Il délaisse l'étude de son père et se lance dans le journalisme. D'abord Le Canadien puis La Minerve, le journal de Ludger Duvernay.
À l'époque, les esprits sont survoltés. Louis-Joseph Papineau a déposé ses 92 propositions. Propositions destinées à mettre fin à la corruption, aux cumuls et au népotisme.
Tout le monde attend la réponse de Londres.
Cette réponse se fera attendre trois ans. Et ce sera une fin de non-recevoir.
Le reste de l'histoire, vous la connaissez mieux que moi. Terrible automne 1837. Où les Patriotes se feront massacrer par Colborne, l'un des vainqueurs de Waterloo.
L'intérêt de ce livre, c'est aussi l'interaction entre Frédéric et son frère Julien qu'il sauve d'un sanglant règlement de compte.
Les Patriotes vus par Alain Dubos, ce sont de grandes gueules sympathiques : mal armés, mal organisés, mal préparés, mais équipés d'espérance, d'enthousiasme et d'inconscience.
Cette façon de voir se défend.
Ce qui se défend moins bien, c'est le reste. À commencer par l'illustration de la page couverture. Aucun rapport avec le contenu.
Tout au long de ce roman, il y a des problèmes de géographie et de vocabulaire.
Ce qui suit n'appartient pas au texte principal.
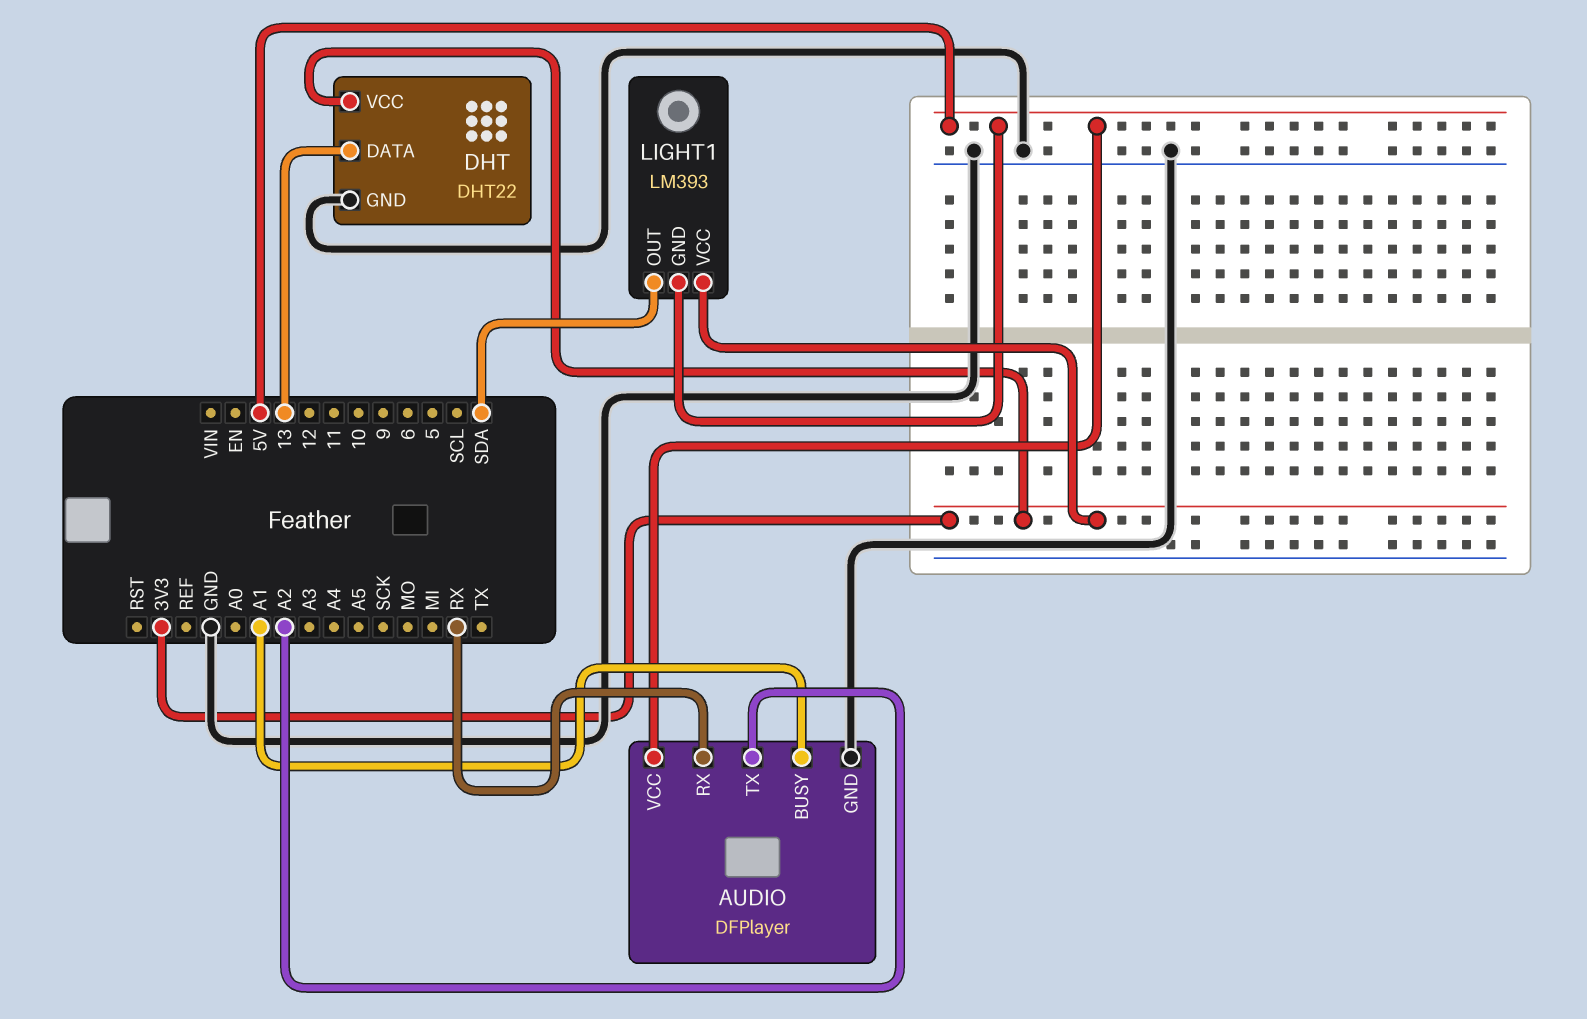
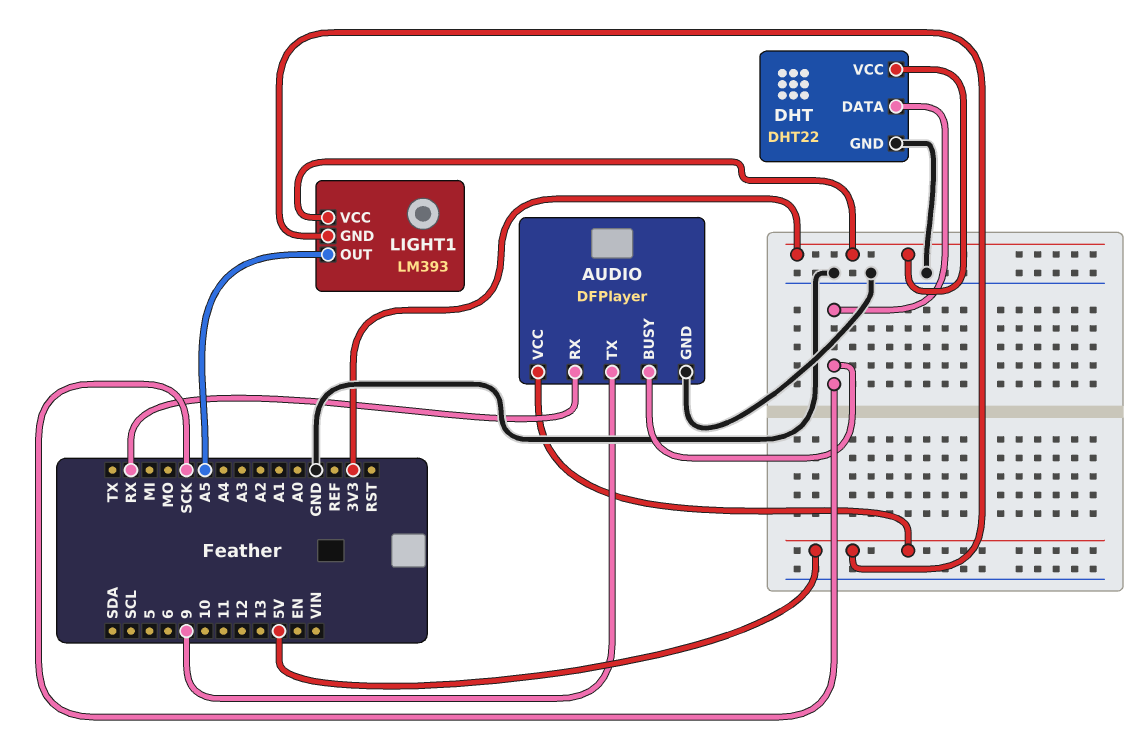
AUDIO pin BUSY: A1 -> SCK
AUDIO pin TX: A2 -> 9
DHT pin DATA: 13 -> SCK
LIGHT1 pin OUT: SDA -> A5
Ce n'est pas gênant pour un public français, mais cela peut être agaçant pour un public québécois.
Un exemple, un seul : dans ce Bas-Canada qu'évoque Alain Dubos, il n'y a pas un seul habitant. Il n'y a que des... laboureurs!
Témoignage de l'immense fossé linguistique et culturel qu'il y a entre la France et le Québec.
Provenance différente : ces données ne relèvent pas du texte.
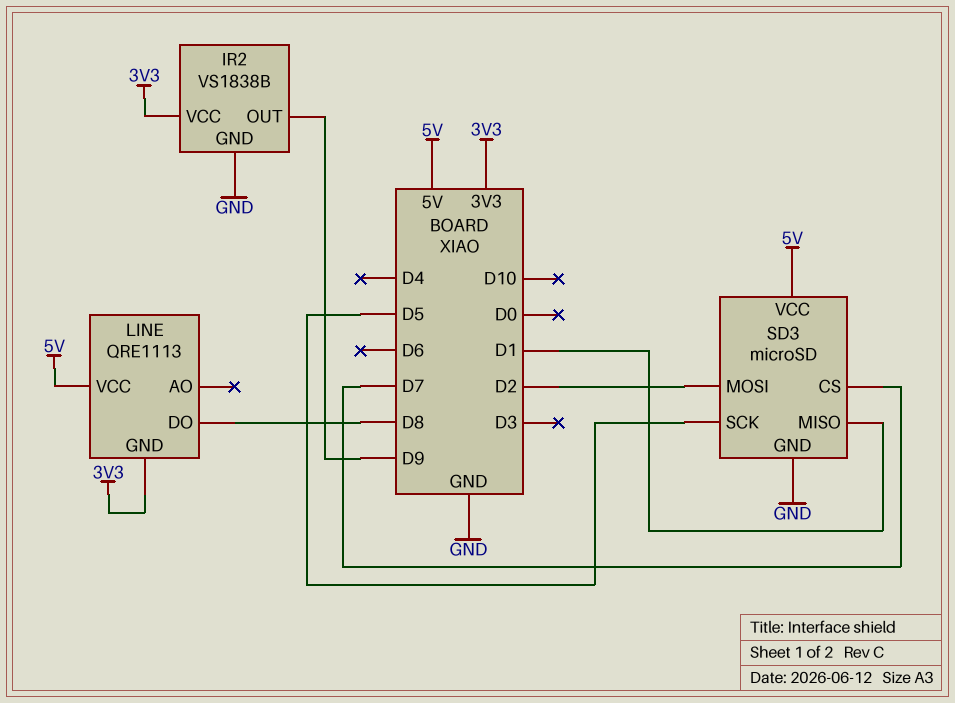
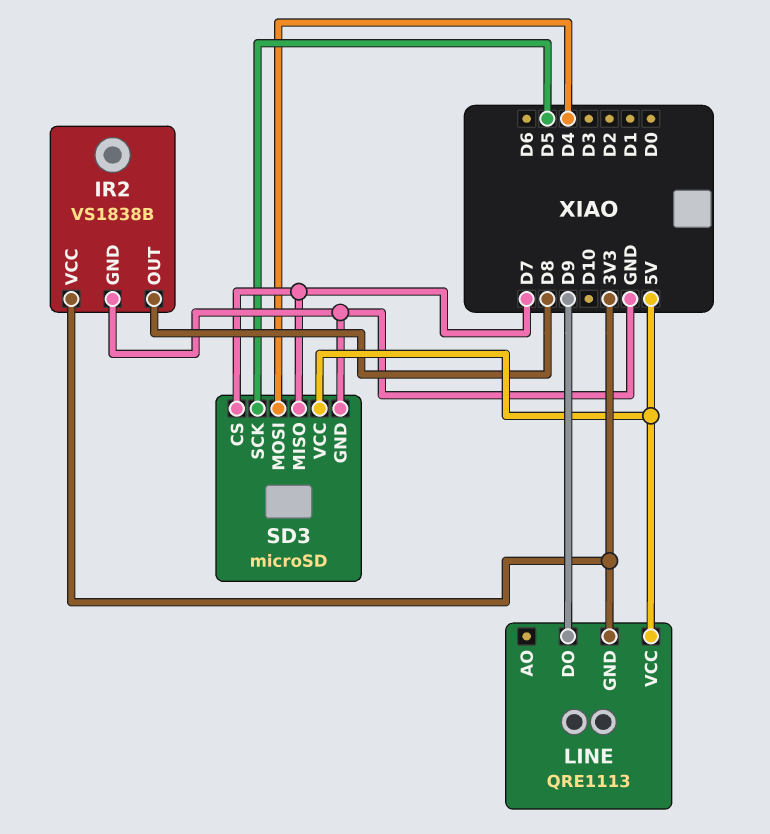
IR2 pin OUT: D9 -> D8
LINE pin DO: D8 -> D9
SD3 pin MISO: D1 -> D7
SD3 pin MOSI: D2 -> D4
L'auteur dit s'être servi de «l'excellent et jubilatoire Petit Guide du parler québécois de Mario Bélanger». De toute évidence, cela n'a pas suffi.
Alain Dubos aurait dû faire relire sa copie par un Québécois. Qui aurait pu lui suggérer quelques corrections.
Pourquoi ai-je consacré cette chronique à ça? Pour vous dire à quel point le roman historique est un genre hasardeux. Des détails, des petits mots de rien du tout peuvent foutre par terre un récit honnête et documenté!
Claudette Lévesque nous suggère de lire Les Filles de Lori Lansens (Alto) : «On découvre l'histoire fascinante de jumelles craniopages [soudées à la tête]. À l'aube de la trentaine, leur destin est scellé car la survie dépasse rarement
30 ans dans ce type de malformation. Une jumelle commence le récit de sa vie et incite sa soeur à en faire autant, mais celle-ci se prête à l'exercice avec plus de réticence. Cela donne droit à un récit palpitant et malgré leur proximité on découvre que leur vie a été différente.
«Rose et Ruby ont d'ailleurs des goûts très différents et c'est aussi la richesse de leur vie hors du commun. Jamais d'apitoiement ou de misérabilisme dans la narration. On découvre leur quotidien sans jamais s'ennuyer et leur vie peu banale nous tient en haleine jusqu'à la fin.
«La justesse et la sensibilité de l'auteur nous font croire à une histoire vécue, on dit que c'est une fiction. L'alternance du récit de l'une et de l'autre donne un style différent d'un chapitre à l'autre.
Je recommande chaleureusement ce livre captivant.»